The VAT Intelligence yesterday withdrew its directive that had asked banks to provide information on discrepancies in turnover figures shown by potential borrowers in returns and annual financial statements.
The move came less than two weeks after the directive was issued, apparently because of pressure from certain businesses.
Hours after the development, the National Board of Revenue (NBR) transferred nine commissioners of VAT and customs, including Syed Mushfequr Rahman, the director-general of the VAT Audit, Intelligence and Investigation Directorate (VATAIID). Rahman signed the letter.
Rahman has been transferred to the VAT Commissionerate Dhaka West. He had headed the VAT Online Project before his assignment as the DG of the VAT Intelligence at the end of last year.
The NBR field office had asked banks to examine documents from loan applicants and alert them if any discrepancies are found.
On June 18, the VAT Intelligence office issued the letter to the central bank and copied the letter to chief executives of banks in a bid to detect evasion and increase collection of the indirect tax, the biggest source of revenue for the government.
In the letter, the wing said businesses furnish their purchase-sales as well as data of financial transactions in their returns submitted to the field offices of VAT. And the government becomes aware of payable and deposited amounts of VAT through the returns.
"So, the return is a very important document under the VAT law and consistency between information provided in the VAT returns and annual financial statements is vital," said the letter.

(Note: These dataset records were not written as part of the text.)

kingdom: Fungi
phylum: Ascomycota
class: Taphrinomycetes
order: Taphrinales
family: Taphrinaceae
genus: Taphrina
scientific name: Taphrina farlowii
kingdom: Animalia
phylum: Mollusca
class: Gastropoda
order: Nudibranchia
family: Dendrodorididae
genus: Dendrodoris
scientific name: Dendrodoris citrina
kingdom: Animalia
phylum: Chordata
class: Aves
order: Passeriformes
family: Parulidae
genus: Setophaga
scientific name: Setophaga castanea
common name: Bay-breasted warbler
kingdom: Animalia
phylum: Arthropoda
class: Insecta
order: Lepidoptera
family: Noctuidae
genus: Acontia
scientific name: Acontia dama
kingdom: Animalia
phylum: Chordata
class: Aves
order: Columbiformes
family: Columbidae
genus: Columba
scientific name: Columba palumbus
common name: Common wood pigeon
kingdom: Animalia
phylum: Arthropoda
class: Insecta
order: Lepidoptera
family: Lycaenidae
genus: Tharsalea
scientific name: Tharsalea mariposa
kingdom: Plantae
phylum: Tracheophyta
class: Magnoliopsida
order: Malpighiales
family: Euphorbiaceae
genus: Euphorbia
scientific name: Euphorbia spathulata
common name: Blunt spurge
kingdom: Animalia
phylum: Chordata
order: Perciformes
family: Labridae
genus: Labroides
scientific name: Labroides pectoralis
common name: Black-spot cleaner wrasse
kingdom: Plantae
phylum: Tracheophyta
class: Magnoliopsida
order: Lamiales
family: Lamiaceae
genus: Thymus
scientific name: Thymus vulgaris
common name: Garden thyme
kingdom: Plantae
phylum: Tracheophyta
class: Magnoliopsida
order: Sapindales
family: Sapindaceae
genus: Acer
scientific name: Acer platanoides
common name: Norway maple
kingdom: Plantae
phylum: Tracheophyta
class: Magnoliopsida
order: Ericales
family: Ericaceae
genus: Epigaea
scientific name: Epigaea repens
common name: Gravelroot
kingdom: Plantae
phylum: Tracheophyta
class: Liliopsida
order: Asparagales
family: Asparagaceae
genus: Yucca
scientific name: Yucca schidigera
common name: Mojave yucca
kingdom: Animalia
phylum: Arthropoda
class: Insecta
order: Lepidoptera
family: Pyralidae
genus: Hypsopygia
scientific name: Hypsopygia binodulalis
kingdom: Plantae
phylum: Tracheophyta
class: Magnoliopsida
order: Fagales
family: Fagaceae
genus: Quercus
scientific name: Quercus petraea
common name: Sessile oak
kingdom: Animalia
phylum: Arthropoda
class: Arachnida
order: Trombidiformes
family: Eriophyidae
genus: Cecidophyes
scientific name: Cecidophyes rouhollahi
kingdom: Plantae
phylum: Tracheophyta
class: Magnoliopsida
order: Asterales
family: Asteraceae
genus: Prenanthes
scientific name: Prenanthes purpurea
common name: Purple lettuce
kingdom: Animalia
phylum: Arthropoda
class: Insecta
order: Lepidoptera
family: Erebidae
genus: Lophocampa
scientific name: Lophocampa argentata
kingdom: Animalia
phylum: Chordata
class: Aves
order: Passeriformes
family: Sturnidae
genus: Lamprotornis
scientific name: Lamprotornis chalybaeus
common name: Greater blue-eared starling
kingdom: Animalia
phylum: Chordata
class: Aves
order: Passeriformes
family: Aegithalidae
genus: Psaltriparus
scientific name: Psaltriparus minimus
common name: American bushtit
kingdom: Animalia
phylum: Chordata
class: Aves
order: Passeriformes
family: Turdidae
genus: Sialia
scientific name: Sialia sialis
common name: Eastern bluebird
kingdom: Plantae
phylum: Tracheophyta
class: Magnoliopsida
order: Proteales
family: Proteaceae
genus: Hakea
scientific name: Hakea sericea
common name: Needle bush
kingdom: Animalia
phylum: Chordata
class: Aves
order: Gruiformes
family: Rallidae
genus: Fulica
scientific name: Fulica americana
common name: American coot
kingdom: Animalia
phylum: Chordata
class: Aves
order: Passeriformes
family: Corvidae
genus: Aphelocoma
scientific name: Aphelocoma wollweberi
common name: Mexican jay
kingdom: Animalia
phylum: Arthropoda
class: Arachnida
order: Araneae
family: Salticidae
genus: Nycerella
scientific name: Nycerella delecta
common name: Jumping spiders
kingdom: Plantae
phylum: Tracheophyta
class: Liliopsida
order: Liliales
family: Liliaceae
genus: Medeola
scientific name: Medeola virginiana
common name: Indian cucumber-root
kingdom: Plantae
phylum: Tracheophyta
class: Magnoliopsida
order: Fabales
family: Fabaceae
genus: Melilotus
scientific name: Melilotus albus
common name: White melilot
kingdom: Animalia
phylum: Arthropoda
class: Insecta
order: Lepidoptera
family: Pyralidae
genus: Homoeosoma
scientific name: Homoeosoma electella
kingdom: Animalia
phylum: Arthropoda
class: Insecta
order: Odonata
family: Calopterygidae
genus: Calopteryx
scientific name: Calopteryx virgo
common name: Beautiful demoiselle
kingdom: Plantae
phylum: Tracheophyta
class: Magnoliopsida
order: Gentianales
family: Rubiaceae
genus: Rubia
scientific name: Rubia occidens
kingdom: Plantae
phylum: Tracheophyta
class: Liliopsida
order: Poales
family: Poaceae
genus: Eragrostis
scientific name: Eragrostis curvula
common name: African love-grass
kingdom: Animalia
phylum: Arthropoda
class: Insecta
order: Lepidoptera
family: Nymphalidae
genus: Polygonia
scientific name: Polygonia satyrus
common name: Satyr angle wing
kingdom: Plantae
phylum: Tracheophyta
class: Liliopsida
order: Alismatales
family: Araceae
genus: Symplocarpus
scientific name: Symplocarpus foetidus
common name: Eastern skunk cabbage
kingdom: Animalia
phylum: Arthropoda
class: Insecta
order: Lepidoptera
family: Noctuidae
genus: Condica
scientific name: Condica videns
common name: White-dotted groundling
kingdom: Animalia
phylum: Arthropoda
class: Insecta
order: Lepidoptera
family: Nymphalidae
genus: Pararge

However, the letter said, during an audit of commercial activities by firms, a discrepancy between annual financial statements/audit report and sales data shown in VAT returns is often found.
"As a result of such activities by taxpayers, actual turnover remains undeclared and the government is deprived of a proper amount of revenue which is undesirable," said the letter, adding that these sorts of activities are a clear violation of the VAT and Supplementary Duty Act 2012 and the Financial Reporting Act 2015.
The VAT Intelligence office cited the anomalies between VAT returns and financial statements and called on banks to examine the documents while considering loan applications of taxpayers.
Similarly, it asked lenders to inform it instantly in case of detection of any dissimilarity in turnover figures and warned that bankers would be responsible if any anomalies are detected later.
Yesterday, the VAT Audit Intelligence office said the previous directive was issued as a part of its strategy to increase revenue collection.
However, it is important to keep the wheel of the economy rolling during the pandemic. It is also important for all to be cautious so that taxpayers do not face any problem, said the VAT intelligence office.
The field office of the NBR said it cancelled the previous directive given the coronavirus pandemic so that businesses could avail the government-declared stimulus package easily and trade and economic activities can return to normalcy.
Rahman refused to comment.
However, Ahsan H Mansur, executive director of the Policy Research Institute of Bangladesh, said revenue flow would have increased significantly had the initiative been successful because firms would have to show the actual picture to get loans.
He, however, said it is not the responsibility of banks to do what the VAT department needs to do.
"They (NBR) have to do their own jobs. They need to do their own homework. If needed, they can ask banks for information on selected cases, not on a wholesale basis. And this can be done based on permission from the Bangladesh Bank."
"A strong lobby might have worked against the move. They might have exerted pressure on the NBR to stop the move even before a clarification comes from the central bank."
The NBR and the central bank should take an initiative to make loans sanctionable based on declarations made by taxpayers in income tax and VAT returns, the former economist of the International Monetary Fund said.
Other countries, including the US, provide loans based on income and sales reported in tax returns, he said, adding that the NBR should write to the BB in this regard.
Syed Mahbubur Rahman, managing director & CEO of Mutual Trust Bank Ltd welcomed the NBR's decision.
VAT is the biggest source of revenue collection and the officials under the department were assigned to collect Tk 108,600 crore out of the total revised target of Tk 300,500 crore for fiscal 2019-20, which ended yesterday.
Collection of indirect tax fell in the July-May period due to a slump in business activities following the coronavirus outbreak. VAT collection dropped 1.26 per cent year-on-year to Tk 75,900 crore during the period.
For fiscal 2020-21, the government has given VAT officials the target to collect Tk 125,160 crore, up 14 per cent from the previous year.